Compare variable rate auto loans
What is a variable rate car loan?
If you’re looking for a flexible car loan, you might want to consider a variable rate car loan.
A variable rate means that your repayments will change depending on whether the lender raises or lowers their interest rates.
A variable rate loan is a loan whose interest rate changes (or “varies”) according to market fluctuations. This means your interest rate can go up or down over the life of your loan.
Variable rate loans are more uncertain than fixed rate loans. This can make it difficult to budget for your interest payments, as you need to factor in potential rate hikes. If you are unprepared, you may find it difficult to keep up with refunds.
Advantages of variable rate auto credit
A potential benefit of an adjustable rate car loan is the possibility of lower interest rates. Some lenders may be willing to offer lower interest rates on variable rate loans because they like the flexibility of being able to raise the rate at a later stage if they need to.
The flexibility of variable rate auto loans is also an advantage for borrowers. Compared to fixed contracts, variable rate loans often make it easier for you to make additional repayments, adjust your repayment frequency (for example, monthly to fortnightly), repay the loan early or refinance you.
Disadvantages of Variable Rat Auto Loans
The main disadvantage of a variable rate loan is the possibility that interest rates will increase over the life of the loan, thus increasing your repayments compared to the initial rate. This is a risk you need to consider because a prolonged period of rising rates could put you under significant financial stress if you cannot keep up with rising rates.
Always read the terms and conditions of the loan, as different loans may have different policies regarding things like additional repayments or early exits.
Why do interest rates change?
An interest rate essentially reflects the cost of borrowing. The lender charges interest as insurance against the possibility of a borrower not being able to repay the money, as compensation. It helps keep the economy moving by encouraging lending and spending money.
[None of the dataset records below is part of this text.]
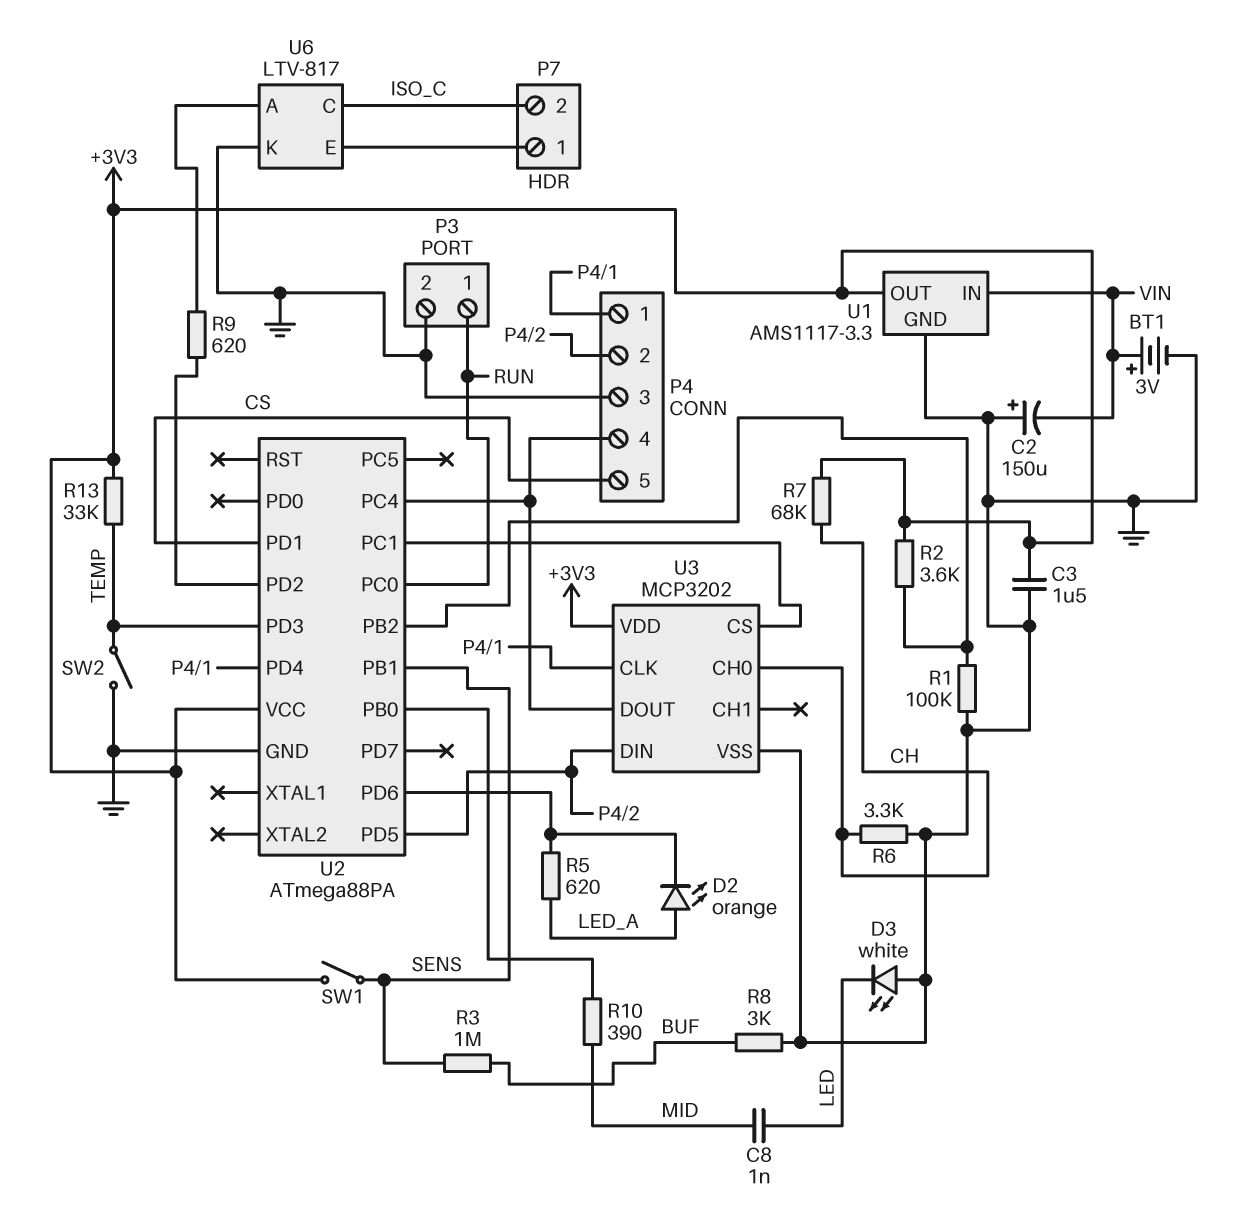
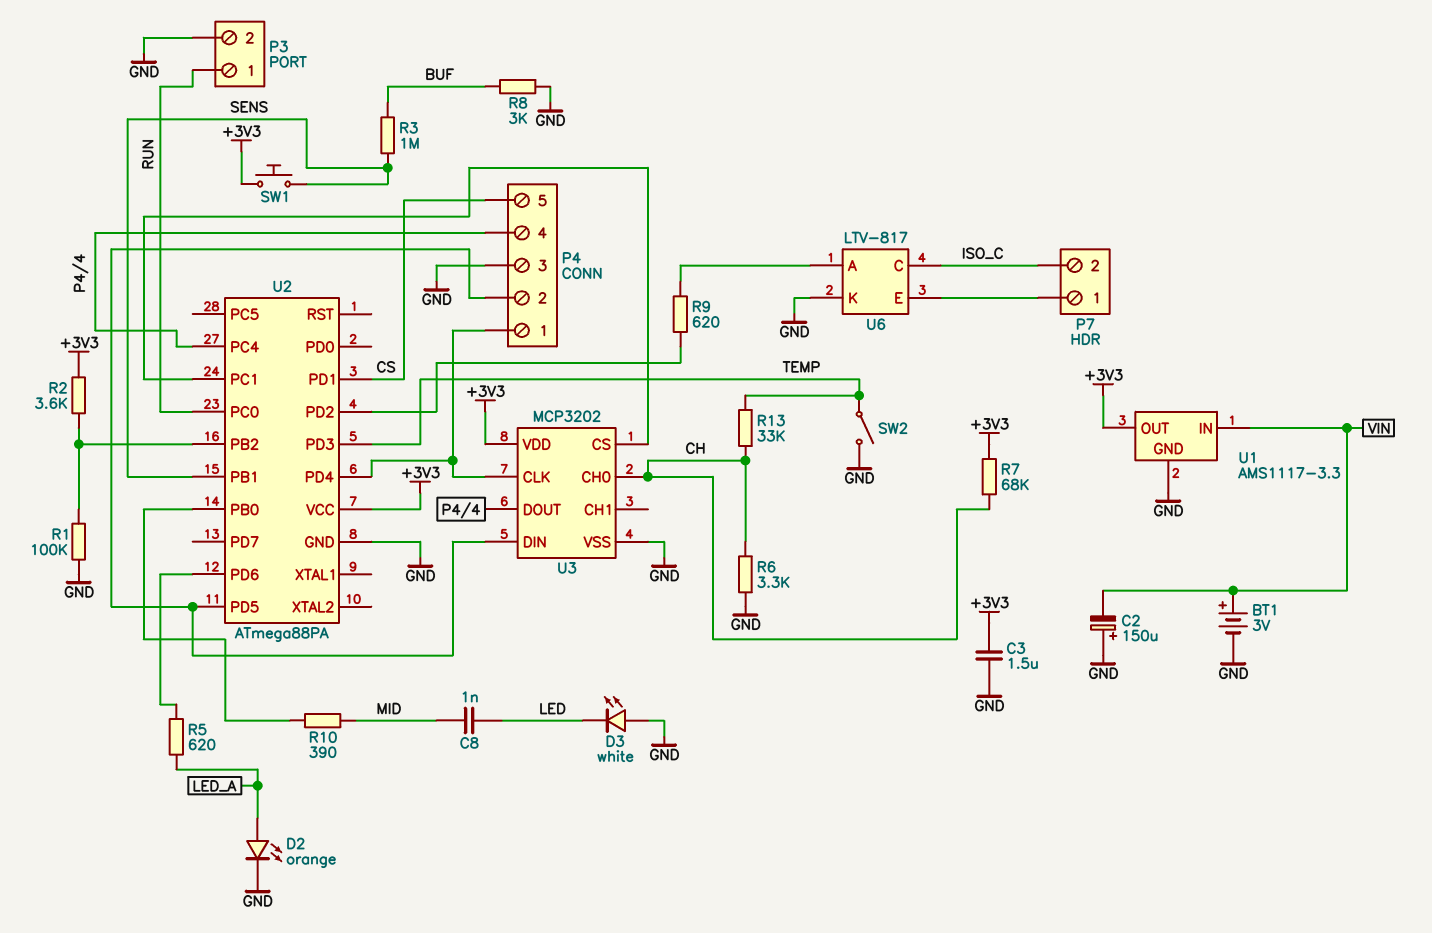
D2: LED orange (A LED_A, K U2/PD6) -> LED orange (A LED_A, K GND)
R13: 33k (+3V3, TEMP) -> 33k (CH, TEMP)
SW1: switch (+3V3, SENS) -> button (+3V3, SENS)

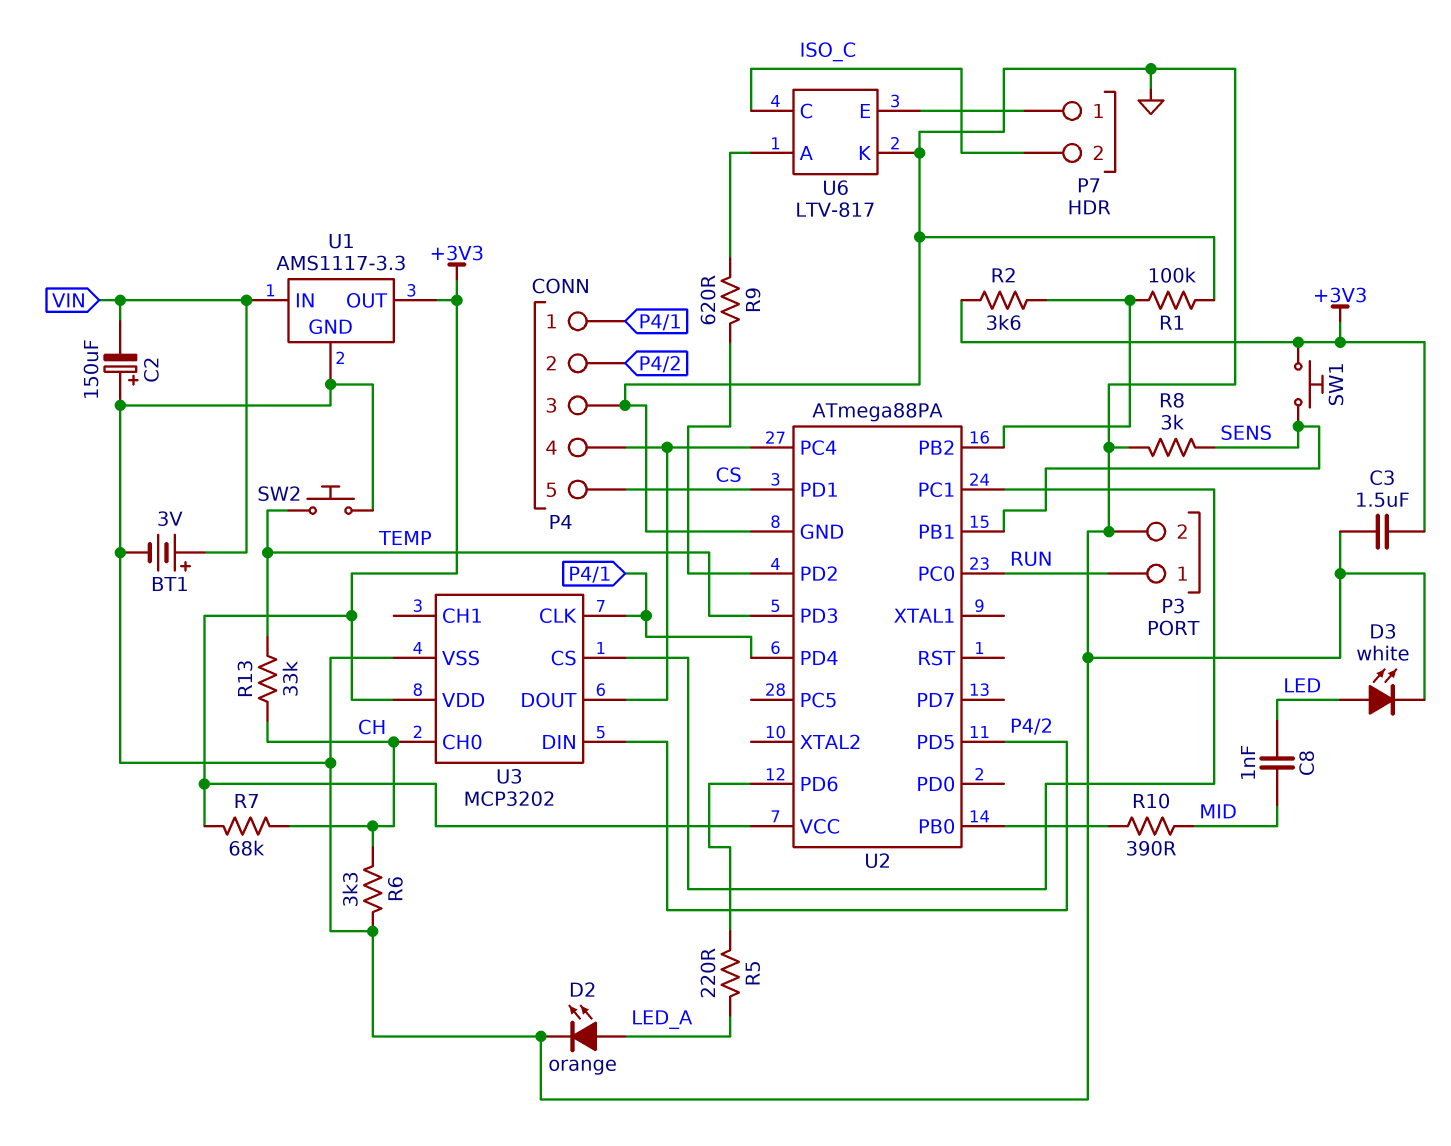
D3: LED white (A GND, K LED) -> LED white (A LED, K GND)
R3: 1M (BUF, SENS) -> none
R5: 620 (LED_A, U2/PD6) -> 220 (LED_A, U2/PD6)
R8: 3k (BUF, GND) -> 3k (GND, SENS)
SW2: switch (GND, TEMP) -> button (GND, TEMP)

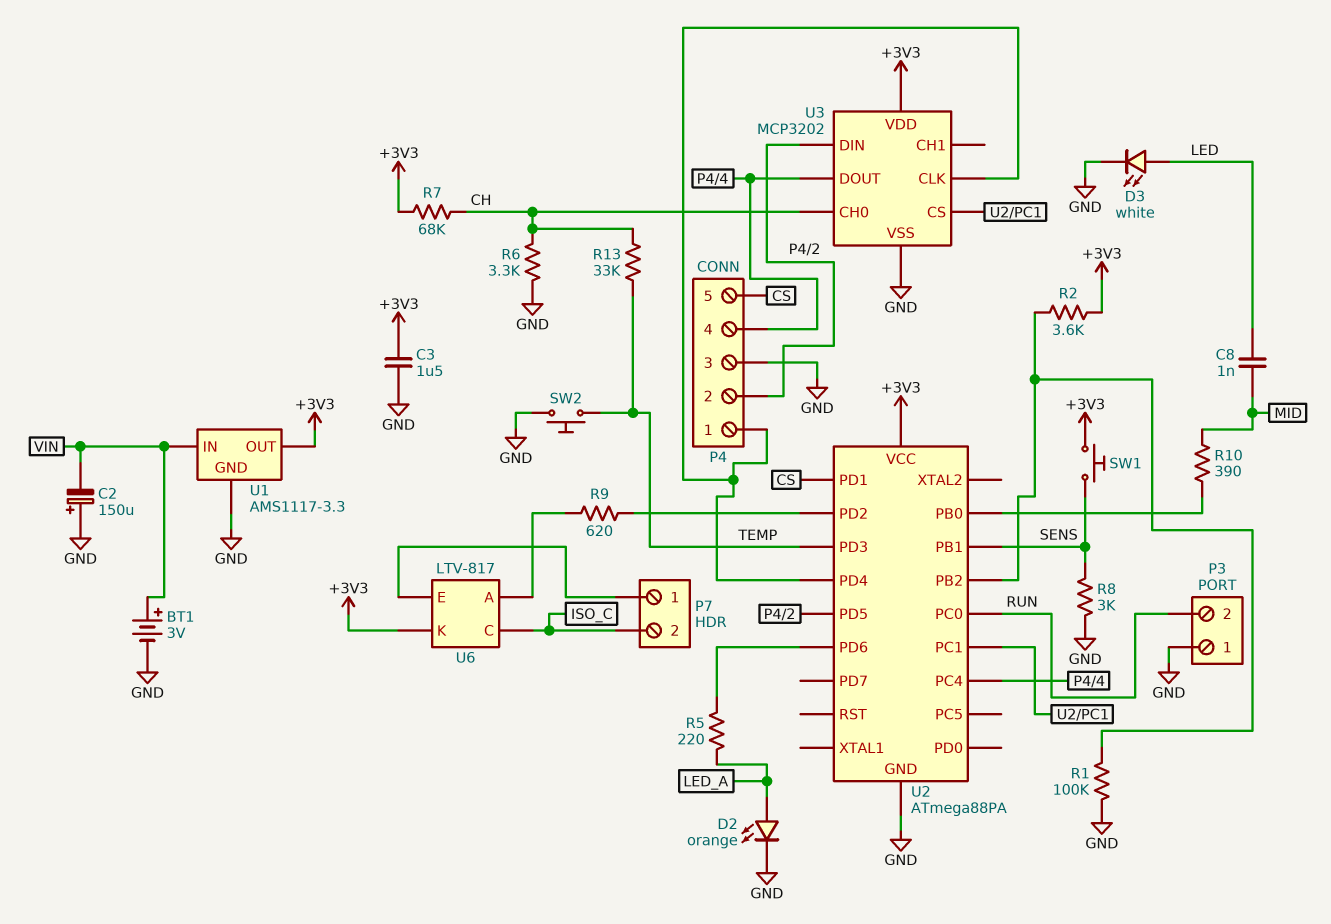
P3 pin 1: RUN -> GND
P3 pin 2: GND -> RUN
U6 pin K: GND -> +3V3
The reason they may rise or fall is a result of this supply and demand for credit. An increase in the demand for money or credit will raise interest rates, while a decrease in the demand for credit will lower them. On the other hand, an increase in the supply of credit will reduce interest rates while a decrease in the supply of credit will increase them.
Lenders adjust interest rates on loans based on a variety of factors, but much of it comes down to the lender’s costs of funding the loan.
There are broader markets from which lenders draw the funds that allow them to make a loan, including the bond markets and day-to-day lending between banks, which are influenced by various economic and market forces. When the costs of sourcing these funds rise (for example, bond rates rise), lenders often pass these costs on to customers by raising the interest rates on the loans they make.
Central banks – such as the Australian RBA – have a big influence on this cost of funding by setting a cash rate, which is essentially the overnight lending rate between banks. The RBA sets this cash rate based on whether it thinks the economy needs to be stimulated (for example, by cutting interest rates to encourage spending and stimulate economic growth and employment) or slow (for example, by raising interest rates to curb high inflation).
When you take out a variable rate loan, you take the risk of riding those highs and lows.